那張英俊的臉遍布青白相間的色彩,他的手指緊緊拽著安全帶。胸腔不停的抖動著。席文的模樣看上去糟糕透了,但這樣的煎熬還需要在幾個小時後結束。
顧寅默默把頭轉到一邊。
她戴著耳塞,但席文那可憐的申吟聲還是時不時傳到耳朵里。讓她的睡眠受到了影響。要知道,她現在並不想睜開眼看著某人的狂飆車技。
下車時,席文手腳已經完全軟了,手里的袋子裝滿了嘔吐物。
「還活著麼?」顧寅體貼問上一聲。
手指發虛的扔到一邊,席文靠著一顆樹狼狽的直喘。好不容易緩和些,就對著秦向陽說,「回去時,我來開車!」
「好。」秦向陽好脾氣的點頭,一臉溫和無害的模樣。席文發現他永遠低估了顧寅的能力,如同他找了一個看似無害的男人,而現在也一樣,他完全低估了這個女人的野外救生能力。
他們的車子停下山腳下,不久後就會有人來開走,並打掃掉他們留下痕跡的區域。
他們要做的事,就是徒步走上這片遍布著野生動物的森林,繞到那幢別墅的後方,然後在一派偷窺中進入里面,參加派隊。

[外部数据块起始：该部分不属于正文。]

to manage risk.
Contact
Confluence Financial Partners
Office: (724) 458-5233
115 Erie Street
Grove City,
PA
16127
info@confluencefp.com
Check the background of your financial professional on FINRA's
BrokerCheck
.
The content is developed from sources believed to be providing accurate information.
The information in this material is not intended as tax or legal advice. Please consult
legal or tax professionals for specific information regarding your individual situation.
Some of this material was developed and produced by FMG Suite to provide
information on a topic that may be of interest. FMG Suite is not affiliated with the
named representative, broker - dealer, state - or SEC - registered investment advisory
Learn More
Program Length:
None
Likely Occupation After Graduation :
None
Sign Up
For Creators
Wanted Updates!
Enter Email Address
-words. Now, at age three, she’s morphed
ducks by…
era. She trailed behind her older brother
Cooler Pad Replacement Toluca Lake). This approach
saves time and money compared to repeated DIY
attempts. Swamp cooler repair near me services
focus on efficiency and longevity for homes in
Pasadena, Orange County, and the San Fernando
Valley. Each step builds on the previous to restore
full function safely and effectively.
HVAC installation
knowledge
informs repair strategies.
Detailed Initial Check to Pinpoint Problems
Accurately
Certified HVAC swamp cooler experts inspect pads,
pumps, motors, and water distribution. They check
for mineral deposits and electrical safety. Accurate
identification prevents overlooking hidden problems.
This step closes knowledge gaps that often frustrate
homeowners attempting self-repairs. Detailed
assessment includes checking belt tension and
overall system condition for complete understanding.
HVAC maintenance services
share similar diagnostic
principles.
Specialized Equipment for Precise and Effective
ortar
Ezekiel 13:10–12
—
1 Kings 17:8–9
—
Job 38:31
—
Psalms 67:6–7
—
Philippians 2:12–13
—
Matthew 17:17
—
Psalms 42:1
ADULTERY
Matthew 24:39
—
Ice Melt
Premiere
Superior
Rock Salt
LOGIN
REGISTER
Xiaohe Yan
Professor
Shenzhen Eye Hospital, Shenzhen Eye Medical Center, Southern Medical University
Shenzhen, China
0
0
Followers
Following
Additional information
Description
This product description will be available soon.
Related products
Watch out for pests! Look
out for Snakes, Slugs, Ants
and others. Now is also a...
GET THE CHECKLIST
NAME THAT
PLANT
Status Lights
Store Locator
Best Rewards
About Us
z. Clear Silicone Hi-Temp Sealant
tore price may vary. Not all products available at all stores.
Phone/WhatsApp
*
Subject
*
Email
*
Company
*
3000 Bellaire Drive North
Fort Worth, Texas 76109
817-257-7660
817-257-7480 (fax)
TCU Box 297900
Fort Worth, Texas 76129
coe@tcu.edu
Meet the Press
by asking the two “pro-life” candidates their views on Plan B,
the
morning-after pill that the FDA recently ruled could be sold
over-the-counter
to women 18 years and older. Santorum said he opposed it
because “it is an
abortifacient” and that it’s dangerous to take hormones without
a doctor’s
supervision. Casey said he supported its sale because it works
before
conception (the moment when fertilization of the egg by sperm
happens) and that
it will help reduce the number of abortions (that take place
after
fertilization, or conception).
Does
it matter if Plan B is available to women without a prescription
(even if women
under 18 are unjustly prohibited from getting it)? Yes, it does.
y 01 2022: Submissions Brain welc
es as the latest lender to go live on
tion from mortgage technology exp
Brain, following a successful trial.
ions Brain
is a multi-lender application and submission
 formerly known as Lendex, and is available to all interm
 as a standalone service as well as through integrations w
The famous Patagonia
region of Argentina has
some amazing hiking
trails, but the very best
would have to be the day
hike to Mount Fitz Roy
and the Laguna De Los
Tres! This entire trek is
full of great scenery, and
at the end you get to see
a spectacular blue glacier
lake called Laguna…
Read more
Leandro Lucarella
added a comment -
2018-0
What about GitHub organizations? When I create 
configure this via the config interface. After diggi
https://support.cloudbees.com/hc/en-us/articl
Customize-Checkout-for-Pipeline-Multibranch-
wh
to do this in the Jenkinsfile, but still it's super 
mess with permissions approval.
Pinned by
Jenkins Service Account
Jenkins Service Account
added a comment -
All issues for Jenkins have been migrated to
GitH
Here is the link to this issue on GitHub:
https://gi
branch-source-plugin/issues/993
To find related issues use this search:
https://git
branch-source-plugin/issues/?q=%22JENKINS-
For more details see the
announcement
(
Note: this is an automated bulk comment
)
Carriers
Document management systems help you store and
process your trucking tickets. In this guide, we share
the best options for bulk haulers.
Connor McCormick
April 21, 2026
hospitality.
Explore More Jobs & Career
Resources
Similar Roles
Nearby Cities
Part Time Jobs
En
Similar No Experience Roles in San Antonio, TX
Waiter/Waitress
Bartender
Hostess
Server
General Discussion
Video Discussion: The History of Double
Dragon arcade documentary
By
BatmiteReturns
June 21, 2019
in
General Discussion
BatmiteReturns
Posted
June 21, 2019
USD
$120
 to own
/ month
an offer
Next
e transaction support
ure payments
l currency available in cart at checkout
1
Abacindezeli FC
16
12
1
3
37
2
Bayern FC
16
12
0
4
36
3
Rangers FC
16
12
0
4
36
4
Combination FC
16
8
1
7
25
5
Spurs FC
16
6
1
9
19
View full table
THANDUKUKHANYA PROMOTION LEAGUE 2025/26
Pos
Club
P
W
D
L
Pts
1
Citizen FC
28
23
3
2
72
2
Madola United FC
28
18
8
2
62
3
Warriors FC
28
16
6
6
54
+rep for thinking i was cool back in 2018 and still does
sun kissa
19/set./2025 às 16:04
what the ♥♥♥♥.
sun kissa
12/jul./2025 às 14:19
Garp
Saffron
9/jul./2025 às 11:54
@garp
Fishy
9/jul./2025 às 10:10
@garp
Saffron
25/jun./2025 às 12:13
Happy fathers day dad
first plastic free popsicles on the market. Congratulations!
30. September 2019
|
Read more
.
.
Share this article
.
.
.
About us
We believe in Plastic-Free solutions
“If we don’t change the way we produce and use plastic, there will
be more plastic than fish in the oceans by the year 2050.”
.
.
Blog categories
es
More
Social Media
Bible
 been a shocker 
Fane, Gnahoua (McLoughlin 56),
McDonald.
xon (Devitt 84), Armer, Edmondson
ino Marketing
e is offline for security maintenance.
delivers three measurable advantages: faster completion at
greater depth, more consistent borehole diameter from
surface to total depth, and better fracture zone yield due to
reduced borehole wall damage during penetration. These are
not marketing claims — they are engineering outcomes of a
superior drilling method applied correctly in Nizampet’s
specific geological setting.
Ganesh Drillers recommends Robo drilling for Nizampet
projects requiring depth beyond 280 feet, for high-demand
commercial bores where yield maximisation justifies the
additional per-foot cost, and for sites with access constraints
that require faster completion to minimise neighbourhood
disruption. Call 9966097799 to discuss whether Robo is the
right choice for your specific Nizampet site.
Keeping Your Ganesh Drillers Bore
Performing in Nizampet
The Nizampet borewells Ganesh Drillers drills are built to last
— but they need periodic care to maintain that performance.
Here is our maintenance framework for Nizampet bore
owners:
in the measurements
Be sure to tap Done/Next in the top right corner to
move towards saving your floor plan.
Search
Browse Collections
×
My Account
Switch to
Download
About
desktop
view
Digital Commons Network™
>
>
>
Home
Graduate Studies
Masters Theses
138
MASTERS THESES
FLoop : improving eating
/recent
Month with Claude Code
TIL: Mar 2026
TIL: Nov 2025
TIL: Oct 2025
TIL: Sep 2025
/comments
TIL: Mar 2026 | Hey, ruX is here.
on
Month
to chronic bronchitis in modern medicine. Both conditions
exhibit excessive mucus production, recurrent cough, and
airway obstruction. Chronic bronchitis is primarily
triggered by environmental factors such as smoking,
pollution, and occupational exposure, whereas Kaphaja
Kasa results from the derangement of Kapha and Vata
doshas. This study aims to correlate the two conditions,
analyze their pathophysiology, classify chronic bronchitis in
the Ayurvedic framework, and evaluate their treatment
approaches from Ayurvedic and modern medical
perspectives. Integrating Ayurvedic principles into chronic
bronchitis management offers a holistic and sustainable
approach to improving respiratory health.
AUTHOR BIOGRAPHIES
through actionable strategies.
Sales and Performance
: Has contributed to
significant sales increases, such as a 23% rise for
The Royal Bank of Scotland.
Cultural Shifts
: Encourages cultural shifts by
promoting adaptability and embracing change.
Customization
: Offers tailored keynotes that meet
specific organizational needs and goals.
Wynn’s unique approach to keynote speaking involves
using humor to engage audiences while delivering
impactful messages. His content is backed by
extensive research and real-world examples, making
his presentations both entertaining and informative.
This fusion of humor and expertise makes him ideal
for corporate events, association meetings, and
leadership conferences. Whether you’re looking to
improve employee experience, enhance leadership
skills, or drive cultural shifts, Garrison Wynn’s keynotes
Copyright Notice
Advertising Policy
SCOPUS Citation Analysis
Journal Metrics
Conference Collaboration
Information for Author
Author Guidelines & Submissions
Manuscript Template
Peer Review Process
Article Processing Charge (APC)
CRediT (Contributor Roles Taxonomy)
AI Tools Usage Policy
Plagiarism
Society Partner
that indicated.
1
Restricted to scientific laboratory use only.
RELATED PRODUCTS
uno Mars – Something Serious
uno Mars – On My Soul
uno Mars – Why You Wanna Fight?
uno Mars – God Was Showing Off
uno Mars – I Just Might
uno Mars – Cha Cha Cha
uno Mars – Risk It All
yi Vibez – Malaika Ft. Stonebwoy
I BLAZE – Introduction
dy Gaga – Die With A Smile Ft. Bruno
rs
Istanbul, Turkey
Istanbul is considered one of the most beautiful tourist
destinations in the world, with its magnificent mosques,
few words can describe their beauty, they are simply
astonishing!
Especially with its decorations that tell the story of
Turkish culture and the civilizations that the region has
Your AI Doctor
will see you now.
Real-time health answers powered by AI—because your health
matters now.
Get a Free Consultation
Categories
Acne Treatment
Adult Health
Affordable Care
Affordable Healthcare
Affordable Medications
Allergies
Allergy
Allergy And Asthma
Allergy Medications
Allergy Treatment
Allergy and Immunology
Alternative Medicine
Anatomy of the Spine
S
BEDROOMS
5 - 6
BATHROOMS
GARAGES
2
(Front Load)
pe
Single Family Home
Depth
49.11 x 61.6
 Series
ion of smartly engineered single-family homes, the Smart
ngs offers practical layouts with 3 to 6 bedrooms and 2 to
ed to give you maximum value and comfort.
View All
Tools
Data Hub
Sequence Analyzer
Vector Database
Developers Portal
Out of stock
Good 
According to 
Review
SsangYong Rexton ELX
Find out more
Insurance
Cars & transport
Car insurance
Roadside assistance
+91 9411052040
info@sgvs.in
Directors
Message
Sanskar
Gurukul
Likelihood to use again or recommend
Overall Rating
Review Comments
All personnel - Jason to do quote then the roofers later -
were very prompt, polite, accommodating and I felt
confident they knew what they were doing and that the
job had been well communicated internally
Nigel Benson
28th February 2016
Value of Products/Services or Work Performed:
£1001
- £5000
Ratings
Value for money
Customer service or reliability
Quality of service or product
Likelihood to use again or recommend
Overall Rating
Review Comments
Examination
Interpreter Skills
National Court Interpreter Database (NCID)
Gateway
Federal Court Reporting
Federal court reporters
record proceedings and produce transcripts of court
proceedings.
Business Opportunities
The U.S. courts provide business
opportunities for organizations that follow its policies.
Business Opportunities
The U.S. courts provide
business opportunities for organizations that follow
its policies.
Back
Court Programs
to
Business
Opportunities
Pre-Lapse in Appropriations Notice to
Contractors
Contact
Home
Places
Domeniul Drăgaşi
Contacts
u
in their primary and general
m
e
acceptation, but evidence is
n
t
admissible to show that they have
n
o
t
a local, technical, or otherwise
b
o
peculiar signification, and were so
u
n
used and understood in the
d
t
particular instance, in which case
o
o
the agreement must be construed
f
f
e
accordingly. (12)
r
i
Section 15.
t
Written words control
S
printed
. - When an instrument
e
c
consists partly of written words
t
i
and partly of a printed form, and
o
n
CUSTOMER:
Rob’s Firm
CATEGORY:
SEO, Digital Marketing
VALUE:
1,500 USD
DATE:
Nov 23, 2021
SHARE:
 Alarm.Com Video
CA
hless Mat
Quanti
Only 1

事情總是在想像中變得格外美好,而現實往往是非常讓人打擊的。
就當他們徒步走上了近三個小時,來到了一片略為平坦的地域。
只是這片適合搭帳蓬的位置,已經有一位先他們一步到達的霸主。
一只約莫二百公斤的野豬!
這是一只成年的野貓,他長著一對黃白相間的尖牙,那樣的牙齒看上去就像是剛有煙癮不久的孩子,本是白皙的牙齒沾染上了不全諧的色澤,讓人看著打心底不舒服。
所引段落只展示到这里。